In what looks like a declaration of intentions, “Maradona: Blessed Dream” begins not with Maradona at his pinnacle, kissing the World Cup, but at a near all-time low, a physical parody collapsing from drug overdose in 2000, and yearning to return to simpler times as a child when he was just “La Pelusa….”

Cordero: From our first biopic, “Until I Met You,” about Juan Gabriel, we’ve tied to get at the person behind the legend. Here it’s a person who starts out with his feet in the mud of Villa Fiorito, and a ball always at his feet, who gets his lucky break thanks to a friend. We wanted to get at Maradona’s values, what made him: Family, friendship, confidence and a drive to realize his dreams.

There’s an early scene in Episode One which catches Diego for the first time at the market in Fiorito, a labyrinth of stalls with dainty sun-shades, barrels, butane containers and bottles. The scene is shot with depth of field and only only lasts some seconds but suggests your hallmark high production values….

Cordero: Companies’ confidence in our production values has been key to our success. There’s a huge and very professional work and large research which helped our art department and director go beyond constructing sets to create an ambience which is reflected in the emotion of Episode One and throughout the series. Everybody gave their utmost to make the best product possible, the biggest biopic made to date in the Spanish-speaking world.

‘Maradona: Blessed Dream’ - Credit: Credit: Gianni Fiorito
‘Maradona: Blessed Dream’ - Credit: Credit: Gianni Fiorito

Credit: Gianni Fiorito

The quick-fire doc collage initial credits also makes a psychological point, of the vertiginous life lived by Maradona. You bookend the episode with further doc footage at the episode’s end which gives a sense of closure to what feels like a film…

Cueto: That’s an important point. Every episode’s told as if it was a film. Beyond the season’s dramatic arcs, each episode depicts different moments in Maradona’s life and the footage transports the spectator to them.

There’s also a signature BTF Media attempt to provide a political and historical context to the story. Maradona’s status as Argentina’s savior and near God is as much a product of the time and country as Maradona himself…

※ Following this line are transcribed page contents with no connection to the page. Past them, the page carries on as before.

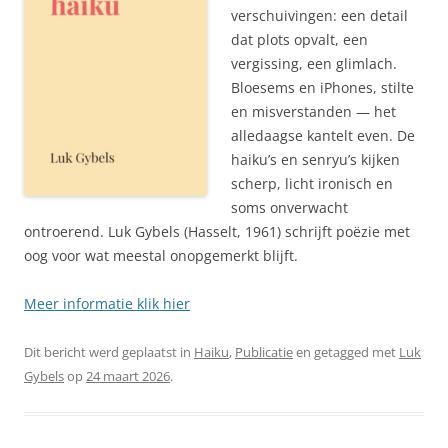
verschuivingen: een detail
dat plots opvalt, een
vergissing, een glimlach.
Bloesems en iPhones, stilte
en misverstanden — het
alledaagse kantelt even. De
haiku’s en senryu’s kijken
scherp, licht ironisch en
soms onverwacht
ontroerend. Luk Gybels (Hasselt, 1961) schrijft poëzie met
oog voor wat meestal onopgemerkt blijft.
Meer informatie klik hier
Dit bericht werd geplaatst in
Haiku
,
Publicatie
en getagged met
Luk
Gybels
op
24 maart 2026
.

Cordero: Argentina’s history at that moment is fundamental for the dramatic arc which Ricardo mentioned.

There’s a crucial scene for me where a 15 year-old Maradona is on a bus with his dad going back to Fiorito when it’s stopped by soldiers. Maradona hasn’t got an ID card but he takes out a ball, performs some tricks and the soldiers let him go…

Coeto: The scene sketches very well that few countries on earth live soccer like Argentina. In Argentina, talking about soccer is to talk about patria, Argentina itself, its guts. That’s what made Maradona the god he is there.

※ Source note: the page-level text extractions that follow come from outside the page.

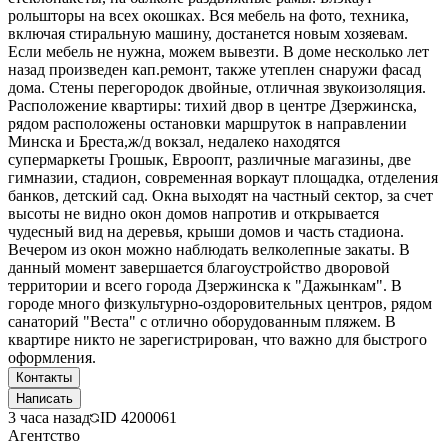
рольшторы на всех окошках. Вся мебель на фото, техника,
включая стиральную машину, достанется новым хозяевам.
Если мебель не нужна, можем вывезти. В доме несколько лет
назад произведен кап.ремонт, также утеплен снаружи фасад
дома. Стены перегородок двойные, отличная звукоизоляция.
Расположение квартиры: тихий двор в центре Дзержинска,
рядом расположены остановки маршруток в направлении
Минска и Бреста,ж/д вокзал, недалеко находятся
супермаркеты Грошык, Евроопт, различные магазины, две
гимназии, стадион, современная воркаут площадка, отделения
банков, детский сад. Окна выходят на частный сектор, за счет
высоты не видно окон домов напротив и открывается
чудесный вид на деревья, крыши домов и часть стадиона.
Вечером из окон можно наблюдать велколепные закаты. В
данный момент завершается благоустройство дворовой
территории и всего города Дзержинска к "Дажынкам". В
городе много физкультурно-оздоровительных центров, рядом
санаторий "Веста" с отлично оборудованным пляжем. В
квартире никто не зарегистрирован, что важно для быстрого
оформления.
Контакты
Написать
3 часа назад
ID
4200061
Агентство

“Maradona: Blessed Dream” looks like a milestone for BTF Media, Could you talk about any other big project which is coming up fast?

Cueto: We are currently working in at least five more projects, in different stages from development to production. One of them is another biopic that we’re making for Disney, “Centauro del Norte,” about the life of Pancho Villa. He’s a Mexican Revolution figure who has everything, controversy, a hero, an anti-hero, a villain. The series’ will cause a lot of controversy because of its focus. It’s a historical action series about the Mexican Revolution, something that’s never been done before showing a Pancho Villa that’s never been seen before. And more recently, we announced a 10-episode comedy named “Mascara contra Caballero,” also for Star Plus.

And feature films?

Cordero: On the feature films side, we’ve developed five films back-to-back and are now shooting one in Baja California, Tijuana, a big and highly interesting film, starring Omar Chaparro. But that’s another story.

You’ve just announced the joint creation with Spain’s Secuoya Studios of the Micelio Media Group, merging the two companies’ content businesses. Is this to scale up, gaining more muscle when negotiating with major distribution players?

Cordero: That’s the idea, though we already have volume deals with several of the platforms. The partnership with Secuoya is an open door for other players in the region, and part of our dream, of trying to be the most relevant of companies and the most important ally of the players in the Spanish-language space.